The Nats have the best pitching staff in baseball, or at least the NL, by a few measures. The lead MLB in FIP, they’re #2 in ERA, and the best and second best teams play in pitcher’s parks. That rotation is the envy of the league. In short, they can pitch.
And they can hit. While their offense isn’t dominant like the pitching, they are ranked 3rd in the NL in runs scored, 5th in OPS, and when totally healthy (which they never seem to be), it is a lineup without holes. In short, they can hit.
So, in short, can they play defense?
Fielding metrics are difficult, for a number of reasons. The numbers get skewed with shifts, for an individual, a full season might not be enough to reflect their abilities with stats like UZR… it’s just kind of a mess. But for teams, with the thousands of opportunities to make errors or outs, we can trust things a bit more. So where do the Nats rank? Starting with the traditional stat of fielding percentage, based on errors:
The Nats shake out in the middle of the pack – actually with the exact MLB fielding percentage – at 17th place. But we all know errors are quite subjective, so let’s take a look at this from a few other angles.
Taking a look at another set of stats, we don’t really want to factor in errors. Instead we can utilize thousands of sets of data that can then be boiled down to one or two stats. I’ll start over at Fangraphs, which is the place I usually go to see individual defensive value. It’s got UZR (Ultimate Zone Rating) which takes data from Baseball Info Solutions “to estimate each fielder’s defensive contribution in theoretical runs above or below an average fielder at his position in that player’s league and year.”
In this case, UZR is part of the inputs for an overall defensive value, Def. Looking at the data for the whole league, team by team this is what we get when ranking by overall defensive value:
Also very much the middle of the pack, just below the average. Fangraphs aren’t the only ones who use Baseball Info Solutions to come up with fancy defensive metrics. Tried and true source for baseball statistics Baseball Reference has a stat called Rtot, which is the same thing as Total Zone. Similar to UZR, it is a defensive runs above average:
For this one, the Nats rank higher on the list, 12th for those who don’t like to press their finger against the monitor and count. They are above average here, a pretty good amount above average, although not in the upper echelon.

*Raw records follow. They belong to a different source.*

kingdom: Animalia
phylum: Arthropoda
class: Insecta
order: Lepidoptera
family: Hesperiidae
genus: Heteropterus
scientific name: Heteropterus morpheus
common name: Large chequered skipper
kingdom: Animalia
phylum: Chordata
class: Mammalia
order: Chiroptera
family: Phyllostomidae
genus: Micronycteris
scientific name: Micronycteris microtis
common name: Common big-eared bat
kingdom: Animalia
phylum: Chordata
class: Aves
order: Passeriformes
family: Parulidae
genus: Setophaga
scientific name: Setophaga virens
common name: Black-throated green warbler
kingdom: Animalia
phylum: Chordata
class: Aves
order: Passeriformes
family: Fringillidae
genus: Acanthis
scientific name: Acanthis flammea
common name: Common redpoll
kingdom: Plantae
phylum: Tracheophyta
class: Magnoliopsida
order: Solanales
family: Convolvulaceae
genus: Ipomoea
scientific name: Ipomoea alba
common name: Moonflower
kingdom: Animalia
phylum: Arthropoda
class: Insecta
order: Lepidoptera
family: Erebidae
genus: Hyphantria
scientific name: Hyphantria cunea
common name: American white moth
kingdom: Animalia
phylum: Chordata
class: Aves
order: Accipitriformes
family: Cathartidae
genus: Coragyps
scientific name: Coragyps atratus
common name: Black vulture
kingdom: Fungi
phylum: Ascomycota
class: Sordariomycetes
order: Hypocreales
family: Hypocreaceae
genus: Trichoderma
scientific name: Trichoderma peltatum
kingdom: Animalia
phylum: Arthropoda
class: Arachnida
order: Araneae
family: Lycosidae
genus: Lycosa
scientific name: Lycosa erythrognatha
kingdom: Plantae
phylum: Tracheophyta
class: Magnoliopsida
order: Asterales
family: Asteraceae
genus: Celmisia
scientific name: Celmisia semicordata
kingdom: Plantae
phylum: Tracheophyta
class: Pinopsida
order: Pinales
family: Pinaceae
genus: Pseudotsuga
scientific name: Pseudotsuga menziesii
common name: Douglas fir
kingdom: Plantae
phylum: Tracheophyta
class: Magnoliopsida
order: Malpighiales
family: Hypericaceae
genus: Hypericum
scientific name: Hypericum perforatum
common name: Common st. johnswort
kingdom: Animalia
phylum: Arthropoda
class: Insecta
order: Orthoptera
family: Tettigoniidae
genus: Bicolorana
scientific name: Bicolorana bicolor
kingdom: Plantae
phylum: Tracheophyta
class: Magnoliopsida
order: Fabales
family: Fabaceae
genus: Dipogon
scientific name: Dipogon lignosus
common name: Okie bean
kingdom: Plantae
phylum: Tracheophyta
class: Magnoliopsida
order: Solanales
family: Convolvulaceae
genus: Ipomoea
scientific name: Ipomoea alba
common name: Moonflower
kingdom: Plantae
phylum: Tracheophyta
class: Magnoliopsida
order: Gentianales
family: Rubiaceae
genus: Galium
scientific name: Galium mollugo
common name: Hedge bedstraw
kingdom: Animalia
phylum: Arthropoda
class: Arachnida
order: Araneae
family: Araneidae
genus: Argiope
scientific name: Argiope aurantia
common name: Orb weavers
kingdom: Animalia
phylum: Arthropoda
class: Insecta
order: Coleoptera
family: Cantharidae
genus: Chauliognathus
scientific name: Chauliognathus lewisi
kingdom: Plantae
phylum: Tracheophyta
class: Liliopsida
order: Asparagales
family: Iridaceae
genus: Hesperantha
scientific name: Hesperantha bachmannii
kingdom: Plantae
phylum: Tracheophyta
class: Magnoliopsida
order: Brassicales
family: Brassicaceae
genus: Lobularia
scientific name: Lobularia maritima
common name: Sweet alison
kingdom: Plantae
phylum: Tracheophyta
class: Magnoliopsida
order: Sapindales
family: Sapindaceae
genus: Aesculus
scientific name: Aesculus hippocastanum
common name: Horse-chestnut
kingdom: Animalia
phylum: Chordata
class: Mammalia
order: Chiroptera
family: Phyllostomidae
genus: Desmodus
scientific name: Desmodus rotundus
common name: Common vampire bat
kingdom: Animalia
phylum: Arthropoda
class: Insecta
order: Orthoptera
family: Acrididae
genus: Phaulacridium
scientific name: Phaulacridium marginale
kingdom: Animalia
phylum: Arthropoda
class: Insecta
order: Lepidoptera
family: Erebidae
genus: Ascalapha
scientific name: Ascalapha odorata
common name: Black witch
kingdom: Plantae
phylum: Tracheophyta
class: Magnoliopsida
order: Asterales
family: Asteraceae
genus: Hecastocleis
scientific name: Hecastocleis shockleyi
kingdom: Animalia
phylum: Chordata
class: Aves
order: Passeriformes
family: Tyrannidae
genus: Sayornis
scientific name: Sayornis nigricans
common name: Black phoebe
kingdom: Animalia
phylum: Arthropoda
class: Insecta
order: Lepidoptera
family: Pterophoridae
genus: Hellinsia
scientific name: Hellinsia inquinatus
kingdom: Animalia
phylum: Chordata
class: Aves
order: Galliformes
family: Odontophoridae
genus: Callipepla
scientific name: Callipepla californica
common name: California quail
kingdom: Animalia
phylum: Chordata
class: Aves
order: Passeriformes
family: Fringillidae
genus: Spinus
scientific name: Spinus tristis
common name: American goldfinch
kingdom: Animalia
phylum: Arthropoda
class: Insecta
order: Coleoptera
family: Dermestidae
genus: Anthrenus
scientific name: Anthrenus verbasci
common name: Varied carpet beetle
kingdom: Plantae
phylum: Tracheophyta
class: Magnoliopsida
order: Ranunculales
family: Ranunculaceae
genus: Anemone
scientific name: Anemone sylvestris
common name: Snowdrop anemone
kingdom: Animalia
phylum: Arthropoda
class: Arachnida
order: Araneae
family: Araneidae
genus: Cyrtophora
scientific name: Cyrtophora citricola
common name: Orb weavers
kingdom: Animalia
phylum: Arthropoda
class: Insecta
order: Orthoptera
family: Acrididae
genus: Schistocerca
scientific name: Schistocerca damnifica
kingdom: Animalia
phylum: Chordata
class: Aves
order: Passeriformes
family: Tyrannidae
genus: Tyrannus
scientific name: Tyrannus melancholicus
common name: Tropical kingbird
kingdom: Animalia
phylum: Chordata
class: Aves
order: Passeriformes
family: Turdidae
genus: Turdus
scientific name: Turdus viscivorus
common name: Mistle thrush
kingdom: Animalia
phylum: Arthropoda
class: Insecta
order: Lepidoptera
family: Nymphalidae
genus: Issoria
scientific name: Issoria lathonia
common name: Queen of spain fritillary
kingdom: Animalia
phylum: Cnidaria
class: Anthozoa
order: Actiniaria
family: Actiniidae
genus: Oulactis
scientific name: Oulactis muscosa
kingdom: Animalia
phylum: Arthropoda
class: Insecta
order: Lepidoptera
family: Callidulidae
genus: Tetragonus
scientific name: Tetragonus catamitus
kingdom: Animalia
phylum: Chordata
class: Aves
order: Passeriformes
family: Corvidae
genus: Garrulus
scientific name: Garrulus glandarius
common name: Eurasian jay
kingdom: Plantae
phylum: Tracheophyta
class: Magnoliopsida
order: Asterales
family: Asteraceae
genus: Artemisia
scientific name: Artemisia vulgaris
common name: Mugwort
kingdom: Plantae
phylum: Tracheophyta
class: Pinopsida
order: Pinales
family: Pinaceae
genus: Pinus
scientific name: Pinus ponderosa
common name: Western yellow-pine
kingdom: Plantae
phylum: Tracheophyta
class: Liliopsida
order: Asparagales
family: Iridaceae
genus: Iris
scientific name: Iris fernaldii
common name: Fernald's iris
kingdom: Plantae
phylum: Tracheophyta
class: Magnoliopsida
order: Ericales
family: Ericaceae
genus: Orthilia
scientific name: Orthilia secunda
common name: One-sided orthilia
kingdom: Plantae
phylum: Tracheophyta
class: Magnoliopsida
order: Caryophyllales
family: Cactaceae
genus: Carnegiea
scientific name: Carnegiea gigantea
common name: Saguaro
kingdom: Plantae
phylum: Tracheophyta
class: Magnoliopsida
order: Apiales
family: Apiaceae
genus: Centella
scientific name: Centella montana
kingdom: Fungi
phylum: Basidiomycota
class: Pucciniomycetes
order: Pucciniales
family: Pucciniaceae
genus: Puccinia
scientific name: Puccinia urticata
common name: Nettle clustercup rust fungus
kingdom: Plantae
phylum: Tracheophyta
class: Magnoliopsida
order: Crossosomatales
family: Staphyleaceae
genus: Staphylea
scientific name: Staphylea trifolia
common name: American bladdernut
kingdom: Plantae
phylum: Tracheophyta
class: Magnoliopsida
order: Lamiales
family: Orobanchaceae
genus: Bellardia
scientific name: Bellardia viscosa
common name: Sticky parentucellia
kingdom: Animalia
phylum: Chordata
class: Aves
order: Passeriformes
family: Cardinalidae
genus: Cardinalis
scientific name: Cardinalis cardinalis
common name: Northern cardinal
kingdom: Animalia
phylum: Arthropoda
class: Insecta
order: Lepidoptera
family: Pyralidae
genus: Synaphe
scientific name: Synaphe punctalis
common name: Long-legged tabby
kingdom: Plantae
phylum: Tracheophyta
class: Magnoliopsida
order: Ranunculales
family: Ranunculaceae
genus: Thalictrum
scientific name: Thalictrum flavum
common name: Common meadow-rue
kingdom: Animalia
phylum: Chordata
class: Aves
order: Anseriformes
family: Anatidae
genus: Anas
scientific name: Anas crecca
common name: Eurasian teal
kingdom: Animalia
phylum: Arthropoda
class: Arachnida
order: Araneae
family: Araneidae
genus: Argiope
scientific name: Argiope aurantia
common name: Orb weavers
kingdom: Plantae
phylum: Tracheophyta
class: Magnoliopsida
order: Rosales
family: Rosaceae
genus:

But wait, there’s more! We can also look at Baseball Prospectus, a sabermetric pioneer. They have a stat called defensive efficiency, DE:
Again the Nats fall in the middle of the pack – ranking 18th. Although if you look at PADE (Park Adjusted), they in the lower cohort, ranking 24th. I’m a little skeptical of park adjustments in these defensive categories, but I won’t get into that.
By the way, looking back up at the Fangraphs chart, we could also rank by DRS, or defensive runs saved. There they rank 21st, with -16. But there is rather large group that fall from #11, the Orioles at +17 down to the Nats at -16 that don’t look that different compared to the rest of the teams.
Similarly, these other charts show numbers that are sort of in a middle cohort, not because the numbers themselves are so close but just because the numbers tend to jump outside of their group. Looking at the Fangraphs Def rankings, there might not be that much of a difference between the Red Sox at #12 (16.2) and the Angels at #20 (-16.1)… the numbers jump outside of the group.
So there you have it, totally understandable, right?
Ok, the purpose of this wasn’t to confuse with you a million defensive metrics, it was to see how the Nats are doing. And all these numbers point to the same thing – the Nats are pretty middle of the pack in terms of defense. Most show them slightly below average, one shows them a little bit more above average. Nothing really shows them as being terrible, and certainly there’s no indicators that they are spectacular.
In the end, the numbers can’t really be used, on their own, to pin down exactly where the Nats stack up. But together, they indicate that the Nats are a middle-of-the-road defensive team. It answers our general question, and that’s what we came here to do.